1
votes

Started repairing the total cluster through opscenter and one node went down with the below error.

ERROR [CompactionExecutor:530] 2016-03-04 18:25:39,893  CassandraDaemon.java:227 - Exception in thread Thread[CompactionExecutor:530,1,main]
java.lang.AssertionError: /data/cass_data/data/system/local-7ad54392bcdd35a684174e047860b377/system-local-ka-3046-Data.db
        at org.apache.cassandra.io.sstable.SSTableReader.getApproximateKeyCount(SSTableReader.java:268) ~[cassandra-all-2.1.11.908.jar:2.1.11.908]
        at org.apache.cassandra.db.compaction.CompactionTask.runMayThrow(CompactionTask.java:151) ~[cassandra-all-2.1.11.908.jar:2.1.11.908]
        at org.apache.cassandra.utils.WrappedRunnable.run(WrappedRunnable.java:28) ~[cassandra-all-2.1.11.908.jar:2.1.11.908]
        at org.apache.cassandra.db.compaction.CompactionTask.executeInternal(CompactionTask.java:73) ~[cassandra-all-2.1.11.908.jar:2.1.11.908]
        at org.apache.cassandra.db.compaction.AbstractCompactionTask.execute(AbstractCompactionTask.java:59) ~[cassandra-all-2.1.11.908.jar:2.1.11.908]
        at org.apache.cassandra.db.compaction.CompactionManager$BackgroundCompactionCandidate.run(CompactionManager.java:262) ~[cassandra-all-2.1.11.908.jar:2.1.11.908]
        at java.util.concurrent.Executors$RunnableAdapter.call(Executors.java:511) ~[na:1.8.0_60]
        at java.util.concurrent.FutureTask.run(FutureTask.java:266) ~[na:1.8.0_60]
        at java.util.concurrent.ThreadPoolExecutor.runWorker(ThreadPoolExecutor.java:1142) ~[na:1.8.0_60]
        at java.util.concurrent.ThreadPoolExecutor$Worker.run(ThreadPoolExecutor.java:617) [na:1.8.0_60]
        at java.lang.Thread.run(Thread.java:745) [na:1.8.0_60]

Tried to kill the process id and started the dse service, got the below error and not starting the cassandra service.

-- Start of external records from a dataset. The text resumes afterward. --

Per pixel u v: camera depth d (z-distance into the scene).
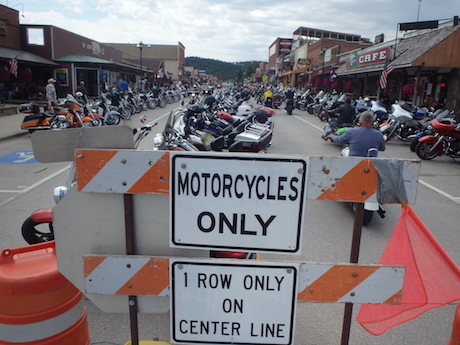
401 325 3.32
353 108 12.09
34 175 7.98
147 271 1.92
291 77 53.34
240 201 1.81
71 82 29.22
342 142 6.11
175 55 74.50
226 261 1.88
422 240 2.00
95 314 3.41
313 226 5.61
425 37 16.66
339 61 29.89
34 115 12.00
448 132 9.59
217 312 1.93
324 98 21.12
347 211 6.28
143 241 1.97
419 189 7.48
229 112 14.93
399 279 1.88
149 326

Fatal exception during initialization

Versions
dse 4.8.2
Cassandra 2.1.11

What could be the problem? How does running repair stop the cassandra service?

2

2 Answers

3
votes

Your system keyspace got corrupted. And from the first error it seems some table data is corrupt as well. So you may have some issues with your disks/file system. For the node to get started again you will need to either restore the system keyspace from a recent backup of it, or remove the system keyspace folder, make sure you have your tokens set in the cassandra.yaml, and then you should be able to start the node and it will re-create it.

1
votes

The code being executed is pretty straight forward:

    Keyspace keyspace;
    try
    {
        keyspace = Keyspace.open(Keyspace.SYSTEM_KS);
    }
    catch (AssertionError err)
    {
        // this happens when a user switches from OPP to RP.
        ConfigurationException ex = new ConfigurationException("Could not read system keyspace!");
        ex.initCause(err);
        throw ex;
    }

    ColumnFamilyStore cfs = keyspace.getColumnFamilyStore(LOCAL_CF);

    String req = "SELECT cluster_name FROM system.%s WHERE key='%s'";
    UntypedResultSet result = executeInternal(String.format(req, LOCAL_CF, LOCAL_KEY));

    if (result.isEmpty() || !result.one().has("cluster_name"))
    {
        // this is a brand new node
        if (!cfs.getSSTables().isEmpty())
            throw new ConfigurationException("Found system keyspace files, but they couldn't be loaded!");

        // no system files.  this is a new node.
        req = "INSERT INTO system.%s (key, cluster_name) VALUES ('%s', ?)";
        executeInternal(String.format(req, LOCAL_CF, LOCAL_KEY), DatabaseDescriptor.getClusterName());
        return;
    }

It is able to open the system keyspace, and then tries to read from system.local, but that fails. That means the system.local table/data is either missing or corrupt.

The sstable is printed out, so we know it's on disk. It's got -ka- versioning, so we know it's 2.1. The next most likely option is that it's corrupt somehow - testing corruption seems like it should be easy, but in many versions of 2.1, the checksum (-Digest.sha1 file) is actually an adler32 checksum (not sha1), and moreover, it's likely incorrect for compressed sstables (like the system.local tables). So checking for corruption is going to be hard.

I believe you have two viable options:

1) You can try to run scrub offline (sstablescrub, keeping in mind that it's going to write a root-owned commitlog segment which you'll need to chown when you complete). If that doesn't work:

2) You can wipe the system keyspace, and re-join the node to the cluster (with or without replace_address).